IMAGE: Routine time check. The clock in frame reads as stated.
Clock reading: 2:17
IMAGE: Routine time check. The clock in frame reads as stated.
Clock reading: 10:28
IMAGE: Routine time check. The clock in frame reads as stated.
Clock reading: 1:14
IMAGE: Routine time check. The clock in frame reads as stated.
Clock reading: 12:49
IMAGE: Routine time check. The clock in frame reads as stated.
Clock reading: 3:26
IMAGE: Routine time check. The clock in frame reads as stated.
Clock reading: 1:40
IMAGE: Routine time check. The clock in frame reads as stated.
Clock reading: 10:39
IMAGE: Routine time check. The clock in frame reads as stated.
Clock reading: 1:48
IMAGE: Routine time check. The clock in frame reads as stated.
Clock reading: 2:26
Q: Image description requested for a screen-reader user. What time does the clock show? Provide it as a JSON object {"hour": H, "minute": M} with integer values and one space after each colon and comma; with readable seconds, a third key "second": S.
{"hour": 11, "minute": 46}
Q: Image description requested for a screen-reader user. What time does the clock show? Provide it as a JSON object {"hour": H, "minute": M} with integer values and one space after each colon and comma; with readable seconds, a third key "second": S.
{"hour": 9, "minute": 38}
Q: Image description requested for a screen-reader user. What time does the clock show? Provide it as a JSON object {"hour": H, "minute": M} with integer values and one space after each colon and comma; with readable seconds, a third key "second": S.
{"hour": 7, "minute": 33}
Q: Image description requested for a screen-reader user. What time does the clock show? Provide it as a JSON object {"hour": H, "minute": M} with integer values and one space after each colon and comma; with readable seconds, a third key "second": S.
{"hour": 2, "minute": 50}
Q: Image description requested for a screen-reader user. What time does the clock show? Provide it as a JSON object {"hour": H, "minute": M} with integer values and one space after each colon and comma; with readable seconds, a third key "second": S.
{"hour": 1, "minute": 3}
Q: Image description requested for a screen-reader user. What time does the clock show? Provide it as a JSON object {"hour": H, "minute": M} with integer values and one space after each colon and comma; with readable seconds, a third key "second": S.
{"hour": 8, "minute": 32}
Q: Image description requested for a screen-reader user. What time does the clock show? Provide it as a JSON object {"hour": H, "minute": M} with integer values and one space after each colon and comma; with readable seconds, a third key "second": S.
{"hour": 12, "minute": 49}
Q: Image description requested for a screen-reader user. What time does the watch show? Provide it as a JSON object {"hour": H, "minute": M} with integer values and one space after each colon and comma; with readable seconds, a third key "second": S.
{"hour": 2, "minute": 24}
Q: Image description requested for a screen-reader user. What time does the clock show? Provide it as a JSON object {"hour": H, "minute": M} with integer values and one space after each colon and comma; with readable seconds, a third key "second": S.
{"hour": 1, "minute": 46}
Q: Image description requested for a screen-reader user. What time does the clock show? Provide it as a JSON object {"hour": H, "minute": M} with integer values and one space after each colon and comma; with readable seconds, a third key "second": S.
------------------------------------------------------------------------
→ **Work required**: Return all of the rows above verbatim, with nothing altered, added, or left out.

→ **Output below**:
IMAGE: Routine time check. The clock in frame reads as stated.
Clock reading: 2:17
IMAGE: Routine time check. The clock in frame reads as stated.
Clock reading: 10:28
IMAGE: Routine time check. The clock in frame reads as stated.
Clock reading: 1:14
IMAGE: Routine time check. The clock in frame reads as stated.
Clock reading: 12:49
IMAGE: Routine time check. The clock in frame reads as stated.
Clock reading: 3:26
IMAGE: Routine time check. The clock in frame reads as stated.
Clock reading: 1:40
IMAGE: Routine time check. The clock in frame reads as stated.
Clock reading: 10:39
IMAGE: Routine time check. The clock in frame reads as stated.
Clock reading: 1:48
IMAGE: Routine time check. The clock in frame reads as stated.
Clock reading: 2:26
Q: Image description requested for a screen-reader user. What time does the clock show? Provide it as a JSON object {"hour": H, "minute": M} with integer values and one space after each colon and comma; with readable seconds, a third key "second": S.
{"hour": 11, "minute": 46}
Q: Image description requested for a screen-reader user. What time does the clock show? Provide it as a JSON object {"hour": H, "minute": M} with integer values and one space after each colon and comma; with readable seconds, a third key "second": S.
{"hour": 9, "minute": 38}
Q: Image description requested for a screen-reader user. What time does the clock show? Provide it as a JSON object {"hour": H, "minute": M} with integer values and one space after each colon and comma; with readable seconds, a third key "second": S.
{"hour": 7, "minute": 33}
Q: Image description requested for a screen-reader user. What time does the clock show? Provide it as a JSON object {"hour": H, "minute": M} with integer values and one space after each colon and comma; with readable seconds, a third key "second": S.
{"hour": 2, "minute": 50}
Q: Image description requested for a screen-reader user. What time does the clock show? Provide it as a JSON object {"hour": H, "minute": M} with integer values and one space after each colon and comma; with readable seconds, a third key "second": S.
{"hour": 1, "minute": 3}
Q: Image description requested for a screen-reader user. What time does the clock show? Provide it as a JSON object {"hour": H, "minute": M} with integer values and one space after each colon and comma; with readable seconds, a third key "second": S.
{"hour": 8, "minute": 32}
Q: Image description requested for a screen-reader user. What time does the clock show? Provide it as a JSON object {"hour": H, "minute": M} with integer values and one space after each colon and comma; with readable seconds, a third key "second": S.
{"hour": 12, "minute": 49}
Q: Image description requested for a screen-reader user. What time does the watch show? Provide it as a JSON object {"hour": H, "minute": M} with integer values and one space after each colon and comma; with readable seconds, a third key "second": S.
{"hour": 2, "minute": 24}
Q: Image description requested for a screen-reader user. What time does the clock show? Provide it as a JSON object {"hour": H, "minute": M} with integer values and one space after each colon and comma; with readable seconds, a third key "second": S.
{"hour": 1, "minute": 46}
Q: Image description requested for a screen-reader user. What time does the clock show? Provide it as a JSON object {"hour": H, "minute": M} with integer values and one space after each colon and comma; with readable seconds, a third key "second": S.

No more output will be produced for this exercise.